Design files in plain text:
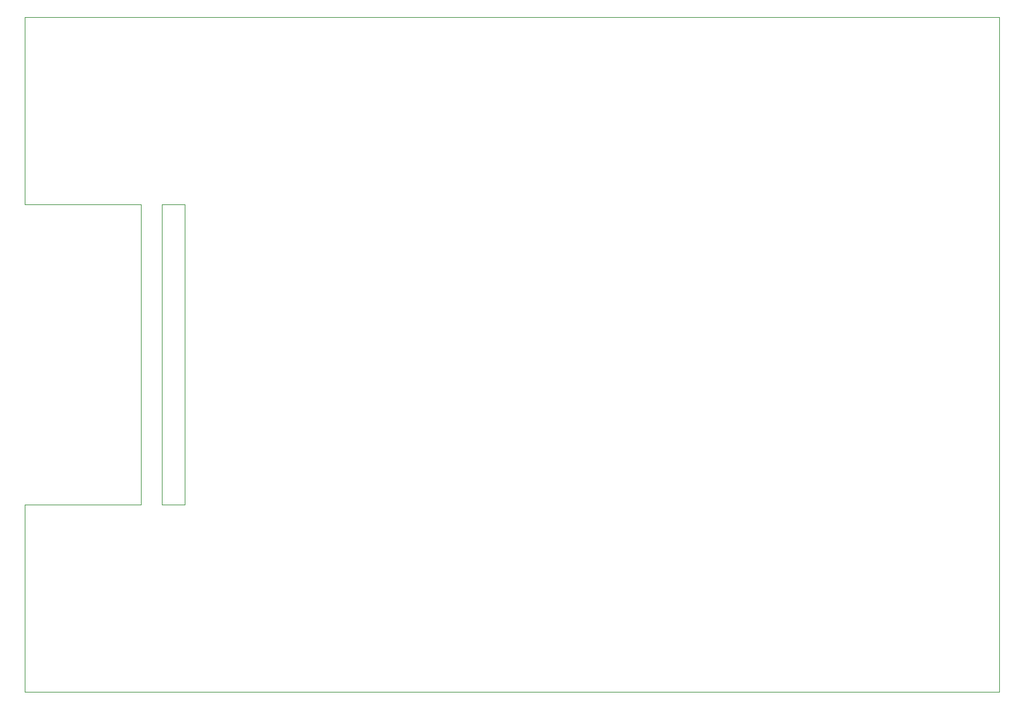
<source format=gbr>
%TF.GenerationSoftware,KiCad,Pcbnew,8.0.3*%
%TF.CreationDate,2024-06-22T19:33:56+02:00*%
%TF.ProjectId,3.3v radio with battery,332e3376-2072-4616-9469-6f2077697468,rev?*%
%TF.SameCoordinates,Original*%
%TF.FileFunction,Profile,NP*%
%FSLAX46Y46*%
G04 Gerber Fmt 4.6, Leading zero omitted, Abs format (unit mm)*
G04 Created by KiCad (PCBNEW 8.0.3) date 2024-06-22 19:33:56*
%MOMM*%
%LPD*%
G01*
G04 APERTURE LIST*
%TA.AperFunction,Profile*%
%ADD10C,0.050000*%
%TD*%
G04 APERTURE END LIST*
D10*
X229139500Y-138726000D02*
X229139500Y-48726000D01*
X99139500Y-48726000D02*
X229139500Y-48726000D01*
X99139500Y-73726000D02*
X99139500Y-48726000D01*
X99139500Y-138726000D02*
X99139500Y-113726000D01*
X99139500Y-138726000D02*
X229139500Y-138726000D01*
%TO.C,U2*%
X114631500Y-73726000D02*
X99139500Y-73726000D01*
X114631500Y-73726000D02*
X114631500Y-113726000D01*
X114631500Y-113726000D02*
X99139500Y-113726000D01*
X117473500Y-73726000D02*
X120473500Y-73726000D01*
X120473500Y-113726000D01*
X117473500Y-113726000D01*
X117473500Y-73726000D01*
%TD*%
M02*

</source>
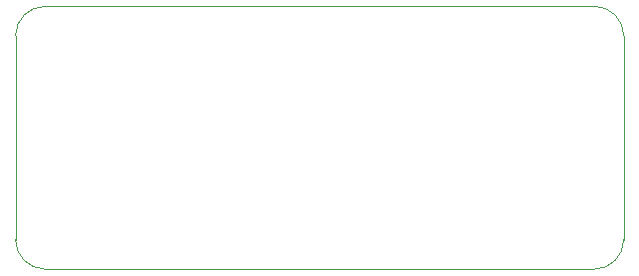
<source format=gbr>
G04 #@! TF.GenerationSoftware,KiCad,Pcbnew,5.1.5*
G04 #@! TF.CreationDate,2020-01-06T16:37:44-06:00*
G04 #@! TF.ProjectId,ATGM336H,4154474d-3333-4364-982e-6b696361645f,rev?*
G04 #@! TF.SameCoordinates,Original*
G04 #@! TF.FileFunction,Profile,NP*
%FSLAX46Y46*%
G04 Gerber Fmt 4.6, Leading zero omitted, Abs format (unit mm)*
G04 Created by KiCad (PCBNEW 5.1.5) date 2020-01-06 16:37:44*
%MOMM*%
%LPD*%
G04 APERTURE LIST*
%ADD10C,0.050000*%
G04 APERTURE END LIST*
D10*
X105250000Y-56250000D02*
G75*
G02X107750000Y-53750000I2500000J0D01*
G01*
X107750000Y-76000000D02*
G75*
G02X105250000Y-73500000I0J2500000D01*
G01*
X156750000Y-73500000D02*
G75*
G02X154250000Y-76000000I-2500000J0D01*
G01*
X154250000Y-53750000D02*
G75*
G02X156750000Y-56250000I0J-2500000D01*
G01*
X156750000Y-73500000D02*
X156750000Y-56250000D01*
X107750000Y-76000000D02*
X154250000Y-76000000D01*
X105250000Y-56250000D02*
X105250000Y-73500000D01*
X154250000Y-53750000D02*
X107750000Y-53750000D01*
M02*

</source>
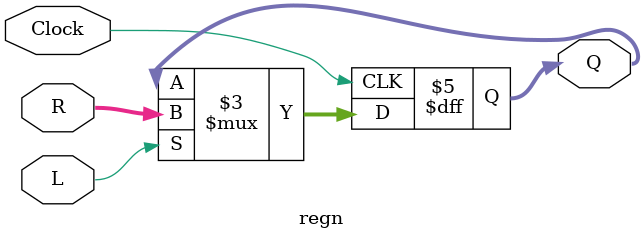
<source format=v>
module regn (R, L, Clock, Q);
 	parameter n = 8;
	input [n - 1:0] R;
	input L, Clock;
	
	output reg [n - 1:0] Q;
	
	initial begin
		Q = 0;
	end
	
	always @(posedge Clock) 
		if (L)
			Q <= R;
			
endmodule
</source>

Work task: Looking at the data above, show all lines where the word "GenerationSoftware" occurs.

Result:
%TF.GenerationSoftware,KiCad,Pcbnew,8.0.3*%
G04 #@! TF.GenerationSoftware,KiCad,Pcbnew,5.1.5*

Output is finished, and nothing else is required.